[Design files in plain text]
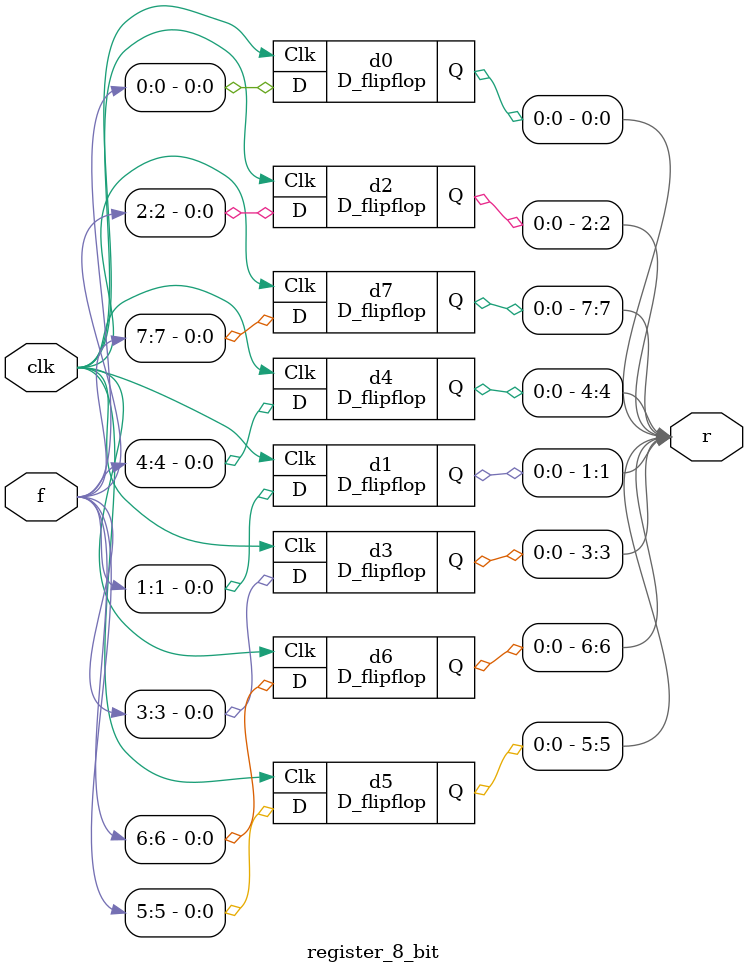
<source format=v>
module D_flipflop(Q,D,Clk);
	input D,Clk;
	output Q;
	reg Q;
	always@(posedge Clk)
		Q<=D;
endmodule
module register_8_bit(clk,f,r);
	input [7:0]f;
	input clk;
	output [7:0]r;
	D_flipflop d0(r[0],f[0],clk);
	D_flipflop d1(r[1],f[1],clk);
	D_flipflop d2(r[2],f[2],clk);
	D_flipflop d3(r[3],f[3],clk);
	D_flipflop d4(r[4],f[4],clk);
	D_flipflop d5(r[5],f[5],clk);
	D_flipflop d6(r[6],f[6],clk);
	D_flipflop d7(r[7],f[7],clk);
endmodule

</source>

_Written task_
Look back at the data above. Transcribe exactly the lines starting at the line that contains "always@(posedge Clk)" and ending at the line that contains "D_flipflop d3(r[3],f[3],clk);".

_Result for this task_
	always@(posedge Clk)
		Q<=D;
endmodule
module register_8_bit(clk,f,r);
	input [7:0]f;
	input clk;
	output [7:0]r;
	D_flipflop d0(r[0],f[0],clk);
	D_flipflop d1(r[1],f[1],clk);
	D_flipflop d2(r[2],f[2],clk);
	D_flipflop d3(r[3],f[3],clk);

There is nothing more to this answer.